Blagojevich cited examples that some later questioned.

“Hot meals for senior citizens in Carbondale will have to be cut if we have a zero-growth, do-nothing budget,” Blagojevich said. “We will hurt people. Schoolteachers will have to be laid off. … New textbooks won’t come because school districts won’t have the money they need. … Football teams might not have uniforms at their high school football games.”

As lawmakers groaned and guffawed, Blagojevich pressed on: “I believe in high school football. I’d like to see those kids have those uniforms.”

Cross, the Republican leader, later quipped to reporters: “I’m a little worried about the football players without uniforms. I’m trying to envision going to our high school football games this fall and (the team) only having, like, pads on.”

— Gambling expansion. Illinois’ nine casino riverboats bring in about $800 million a year to the state in gambling taxes. There is an almost perennial debate in Springfield about expanding the gambling industry to increase the state’s take.

That idea has been more heavily discussed in the past week, as it became clear that Blagojevich’s business tax plan was sinking. One bill that had appeared dead just a few weeks ago but now may get a second look (HB480) would allow four new casinos to open in Chicago and would allow slot machines at Fairmount Park and other horse tracks.

“Every time they’re looking for money, they look at gambling,” lamented Anita Bedell, director of Illinois Church Action on Alcohol Problems, which lobbies against gambling expansion. “It’s such an unstable source of revenue … , but it’s what they keep coming back to.”

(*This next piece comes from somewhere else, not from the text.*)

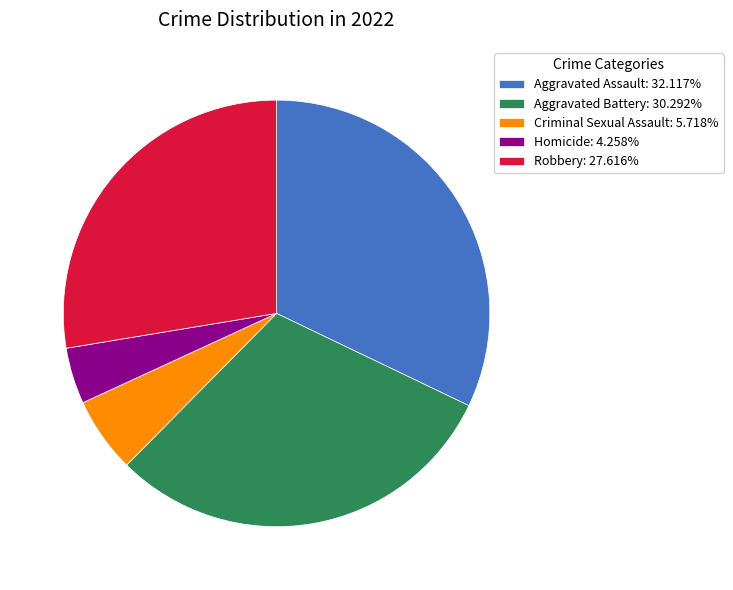

Does any single category account for the majority?

No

— Other tax increases. Increasing the general state sales tax would offer the most potential new money. But the idea faces the same obstacle as an income tax boost: Blagojevich has a standing vow not to allow it.

The state has an array of smaller fees and taxes — on businesses, on state services, on licensed activities, on alcohol and cigarettes — and Blagojevich has indicated in past years that he doesn’t view his “no tax hike” pledge as applying to those taxes.

However, many of those taxes and fees already have been increased under Blagojevich to fund previous state budgets, leaving less room for raising such taxes now.